What you have to do:
Can you return the records word for word, starting with the very first line and stopping after the line that contains "al. Esta aspa, fabricada", with that line included?

Saved data entries:
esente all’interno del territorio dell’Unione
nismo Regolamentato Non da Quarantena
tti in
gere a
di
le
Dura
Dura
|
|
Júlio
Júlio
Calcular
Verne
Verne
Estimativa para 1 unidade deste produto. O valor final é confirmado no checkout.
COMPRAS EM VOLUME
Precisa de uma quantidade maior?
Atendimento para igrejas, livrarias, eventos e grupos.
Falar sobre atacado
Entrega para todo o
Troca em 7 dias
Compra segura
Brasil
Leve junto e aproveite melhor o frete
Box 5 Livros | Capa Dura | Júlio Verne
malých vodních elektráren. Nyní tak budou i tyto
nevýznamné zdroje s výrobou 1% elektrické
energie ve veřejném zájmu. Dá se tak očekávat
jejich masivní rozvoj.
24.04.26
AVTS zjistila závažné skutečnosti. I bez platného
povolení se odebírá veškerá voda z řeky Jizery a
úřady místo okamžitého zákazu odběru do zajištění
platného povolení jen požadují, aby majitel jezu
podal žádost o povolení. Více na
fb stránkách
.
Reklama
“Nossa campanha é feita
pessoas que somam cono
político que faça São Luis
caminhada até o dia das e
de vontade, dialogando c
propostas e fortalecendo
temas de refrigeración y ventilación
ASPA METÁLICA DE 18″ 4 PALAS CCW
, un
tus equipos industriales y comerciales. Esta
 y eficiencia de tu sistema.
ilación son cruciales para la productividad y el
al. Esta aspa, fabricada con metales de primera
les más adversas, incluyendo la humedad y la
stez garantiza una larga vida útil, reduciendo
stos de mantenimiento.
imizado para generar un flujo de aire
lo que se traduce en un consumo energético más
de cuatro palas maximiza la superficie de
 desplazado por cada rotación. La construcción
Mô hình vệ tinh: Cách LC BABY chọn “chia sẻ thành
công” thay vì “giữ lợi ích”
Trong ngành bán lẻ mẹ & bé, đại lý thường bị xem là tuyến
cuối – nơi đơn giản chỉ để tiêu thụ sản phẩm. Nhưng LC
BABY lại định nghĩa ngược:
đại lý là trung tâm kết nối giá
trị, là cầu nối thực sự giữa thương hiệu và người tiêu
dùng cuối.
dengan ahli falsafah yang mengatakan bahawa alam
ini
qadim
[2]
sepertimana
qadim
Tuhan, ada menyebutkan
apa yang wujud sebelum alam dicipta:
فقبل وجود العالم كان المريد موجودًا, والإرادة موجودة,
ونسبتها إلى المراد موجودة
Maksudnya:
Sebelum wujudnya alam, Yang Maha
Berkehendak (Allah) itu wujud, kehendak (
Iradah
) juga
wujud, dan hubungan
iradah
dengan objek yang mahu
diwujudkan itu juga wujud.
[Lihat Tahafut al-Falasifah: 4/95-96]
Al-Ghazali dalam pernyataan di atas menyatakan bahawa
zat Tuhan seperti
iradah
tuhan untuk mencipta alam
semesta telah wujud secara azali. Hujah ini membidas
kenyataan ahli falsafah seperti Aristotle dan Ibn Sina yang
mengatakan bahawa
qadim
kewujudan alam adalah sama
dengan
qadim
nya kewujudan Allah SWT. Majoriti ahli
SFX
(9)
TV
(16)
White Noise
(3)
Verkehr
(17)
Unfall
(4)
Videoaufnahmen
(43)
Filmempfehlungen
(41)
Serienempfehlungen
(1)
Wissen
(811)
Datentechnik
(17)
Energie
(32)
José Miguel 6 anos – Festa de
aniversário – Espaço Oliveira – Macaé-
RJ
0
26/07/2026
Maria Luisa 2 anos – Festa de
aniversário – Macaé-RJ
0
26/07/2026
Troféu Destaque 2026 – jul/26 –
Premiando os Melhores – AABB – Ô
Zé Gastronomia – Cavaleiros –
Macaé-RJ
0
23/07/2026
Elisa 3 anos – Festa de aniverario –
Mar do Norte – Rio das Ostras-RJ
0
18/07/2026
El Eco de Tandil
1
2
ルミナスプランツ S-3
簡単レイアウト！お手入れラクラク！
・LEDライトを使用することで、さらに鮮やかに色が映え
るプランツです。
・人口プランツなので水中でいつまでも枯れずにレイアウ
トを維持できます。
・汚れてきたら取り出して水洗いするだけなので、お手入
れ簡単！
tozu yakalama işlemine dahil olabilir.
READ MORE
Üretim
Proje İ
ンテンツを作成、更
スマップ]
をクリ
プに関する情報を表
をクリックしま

Response below:
esente all’interno del territorio dell’Unione
nismo Regolamentato Non da Quarantena
tti in
gere a
di
le
Dura
Dura
|
|
Júlio
Júlio
Calcular
Verne
Verne
Estimativa para 1 unidade deste produto. O valor final é confirmado no checkout.
COMPRAS EM VOLUME
Precisa de uma quantidade maior?
Atendimento para igrejas, livrarias, eventos e grupos.
Falar sobre atacado
Entrega para todo o
Troca em 7 dias
Compra segura
Brasil
Leve junto e aproveite melhor o frete
Box 5 Livros | Capa Dura | Júlio Verne
malých vodních elektráren. Nyní tak budou i tyto
nevýznamné zdroje s výrobou 1% elektrické
energie ve veřejném zájmu. Dá se tak očekávat
jejich masivní rozvoj.
24.04.26
AVTS zjistila závažné skutečnosti. I bez platného
povolení se odebírá veškerá voda z řeky Jizery a
úřady místo okamžitého zákazu odběru do zajištění
platného povolení jen požadují, aby majitel jezu
podal žádost o povolení. Více na
fb stránkách
.
Reklama
“Nossa campanha é feita
pessoas que somam cono
político que faça São Luis
caminhada até o dia das e
de vontade, dialogando c
propostas e fortalecendo
temas de refrigeración y ventilación
ASPA METÁLICA DE 18″ 4 PALAS CCW
, un
tus equipos industriales y comerciales. Esta
 y eficiencia de tu sistema.
ilación son cruciales para la productividad y el
al. Esta aspa, fabricada con metales de primera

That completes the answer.